Although he has not been on medication since he was 15, Jonathan has had to adjust his way of life to manage his conditions and has become extremely independent.
“After university, once getting the job at DIO, I moved down south four hours away from parents and have been here nearly five years. In both cases, at university and down here, I’ve become independent and pushed on to develop my life,” said Jonathan.
Jonathan has found the reverse mentor scheme at DIO particularly useful and continues to see his mentor for support. DIO also have disability networks, they offer supporting software and allocate extra time to complete tasks for those that may need it.
When asked what he would say to a young person with neurodiverse conditions, Jonathan said:
“The main thing for young people is to get as much help as you can. I got help from year two in my school career and I know people who are struggling with teens who haven’t had help before. I would go to the best school you can to get support and get it as early as possible as it helps you develop for later life.”

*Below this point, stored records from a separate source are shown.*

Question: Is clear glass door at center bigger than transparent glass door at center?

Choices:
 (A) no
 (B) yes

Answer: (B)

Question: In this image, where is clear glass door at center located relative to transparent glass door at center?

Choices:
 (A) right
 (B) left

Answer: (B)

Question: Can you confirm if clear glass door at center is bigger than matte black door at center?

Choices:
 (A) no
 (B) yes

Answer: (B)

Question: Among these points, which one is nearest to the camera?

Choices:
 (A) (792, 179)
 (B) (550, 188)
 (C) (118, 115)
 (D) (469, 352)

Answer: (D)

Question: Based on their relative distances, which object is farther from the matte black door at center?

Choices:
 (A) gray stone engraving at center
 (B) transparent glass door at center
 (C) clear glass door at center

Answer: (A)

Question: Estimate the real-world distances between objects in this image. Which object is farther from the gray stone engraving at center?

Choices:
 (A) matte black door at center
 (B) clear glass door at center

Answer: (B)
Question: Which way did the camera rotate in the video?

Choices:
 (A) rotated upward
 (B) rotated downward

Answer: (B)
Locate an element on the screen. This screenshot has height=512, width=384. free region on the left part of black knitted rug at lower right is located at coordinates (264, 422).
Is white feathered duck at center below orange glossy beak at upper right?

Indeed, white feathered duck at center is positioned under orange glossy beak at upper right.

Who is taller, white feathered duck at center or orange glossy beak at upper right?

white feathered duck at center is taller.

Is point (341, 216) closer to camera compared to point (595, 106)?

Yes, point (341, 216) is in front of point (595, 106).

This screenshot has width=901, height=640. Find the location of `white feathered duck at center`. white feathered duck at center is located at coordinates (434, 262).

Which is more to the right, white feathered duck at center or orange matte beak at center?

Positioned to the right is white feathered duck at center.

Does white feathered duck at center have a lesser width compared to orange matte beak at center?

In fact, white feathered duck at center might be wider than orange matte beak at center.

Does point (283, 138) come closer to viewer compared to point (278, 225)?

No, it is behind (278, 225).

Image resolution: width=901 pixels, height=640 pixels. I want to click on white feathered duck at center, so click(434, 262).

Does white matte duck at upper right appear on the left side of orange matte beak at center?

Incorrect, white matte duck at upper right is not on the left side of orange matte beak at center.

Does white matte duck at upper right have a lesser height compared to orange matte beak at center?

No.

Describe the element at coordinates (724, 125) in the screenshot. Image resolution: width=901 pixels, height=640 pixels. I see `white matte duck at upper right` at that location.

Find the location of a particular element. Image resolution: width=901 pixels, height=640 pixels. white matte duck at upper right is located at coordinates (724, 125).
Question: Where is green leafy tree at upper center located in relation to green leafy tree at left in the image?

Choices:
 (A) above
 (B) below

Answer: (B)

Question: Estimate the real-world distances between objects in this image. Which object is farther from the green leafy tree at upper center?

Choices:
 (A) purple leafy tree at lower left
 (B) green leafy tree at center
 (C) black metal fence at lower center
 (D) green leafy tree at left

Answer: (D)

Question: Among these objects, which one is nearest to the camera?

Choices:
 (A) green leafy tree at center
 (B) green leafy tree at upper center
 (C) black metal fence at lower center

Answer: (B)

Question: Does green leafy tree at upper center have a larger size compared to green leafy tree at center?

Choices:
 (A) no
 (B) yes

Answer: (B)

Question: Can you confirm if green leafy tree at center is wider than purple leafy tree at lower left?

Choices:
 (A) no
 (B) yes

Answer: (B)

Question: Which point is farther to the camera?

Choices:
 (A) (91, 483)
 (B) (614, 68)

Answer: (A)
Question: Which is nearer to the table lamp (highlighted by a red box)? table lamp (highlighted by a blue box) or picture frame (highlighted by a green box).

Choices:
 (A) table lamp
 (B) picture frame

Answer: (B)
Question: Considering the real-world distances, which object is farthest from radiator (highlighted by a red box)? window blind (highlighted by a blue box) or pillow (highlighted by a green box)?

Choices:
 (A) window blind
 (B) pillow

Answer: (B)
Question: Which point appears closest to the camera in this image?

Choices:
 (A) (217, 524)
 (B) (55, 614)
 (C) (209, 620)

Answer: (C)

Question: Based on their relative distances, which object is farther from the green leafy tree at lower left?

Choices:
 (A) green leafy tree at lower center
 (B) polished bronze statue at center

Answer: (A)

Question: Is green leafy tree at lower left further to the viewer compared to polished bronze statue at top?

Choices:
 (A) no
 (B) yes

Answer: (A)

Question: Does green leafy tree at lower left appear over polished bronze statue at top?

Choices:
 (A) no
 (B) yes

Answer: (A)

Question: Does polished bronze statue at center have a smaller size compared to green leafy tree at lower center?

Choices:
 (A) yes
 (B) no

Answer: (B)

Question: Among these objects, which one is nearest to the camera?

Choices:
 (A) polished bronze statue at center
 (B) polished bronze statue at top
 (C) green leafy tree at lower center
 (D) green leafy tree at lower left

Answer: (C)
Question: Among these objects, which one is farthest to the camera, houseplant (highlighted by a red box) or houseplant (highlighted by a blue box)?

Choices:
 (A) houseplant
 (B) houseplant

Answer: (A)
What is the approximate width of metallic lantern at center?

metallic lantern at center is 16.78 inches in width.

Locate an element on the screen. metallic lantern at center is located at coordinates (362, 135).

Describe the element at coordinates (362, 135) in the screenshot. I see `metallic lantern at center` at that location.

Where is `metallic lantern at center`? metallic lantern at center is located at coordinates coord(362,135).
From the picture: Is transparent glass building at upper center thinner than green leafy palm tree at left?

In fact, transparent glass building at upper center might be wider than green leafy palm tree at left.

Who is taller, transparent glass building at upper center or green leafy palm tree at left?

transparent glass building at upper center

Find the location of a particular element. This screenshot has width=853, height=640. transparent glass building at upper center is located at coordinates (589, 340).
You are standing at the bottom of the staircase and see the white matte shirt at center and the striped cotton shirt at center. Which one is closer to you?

And finally, what advice would you give to employers looking to take on neurodiverse staff?
“Get as much education and training in how to manage neurodiverse staff as possible. It’s getting the awareness out there and giving the opportunities in the recruitment stage. Writing an application and having an interview with a new person is hard. Sometimes I know what I mean to say but I don’t get it written down in the correct way and because I’ve not been able to convey it in writing it hasn’t got me through. Try and consider that people aren’t writing best but perhaps they can say their ideas better in an interview.”
Thank you, Jonathan, for taking the time to talk to us.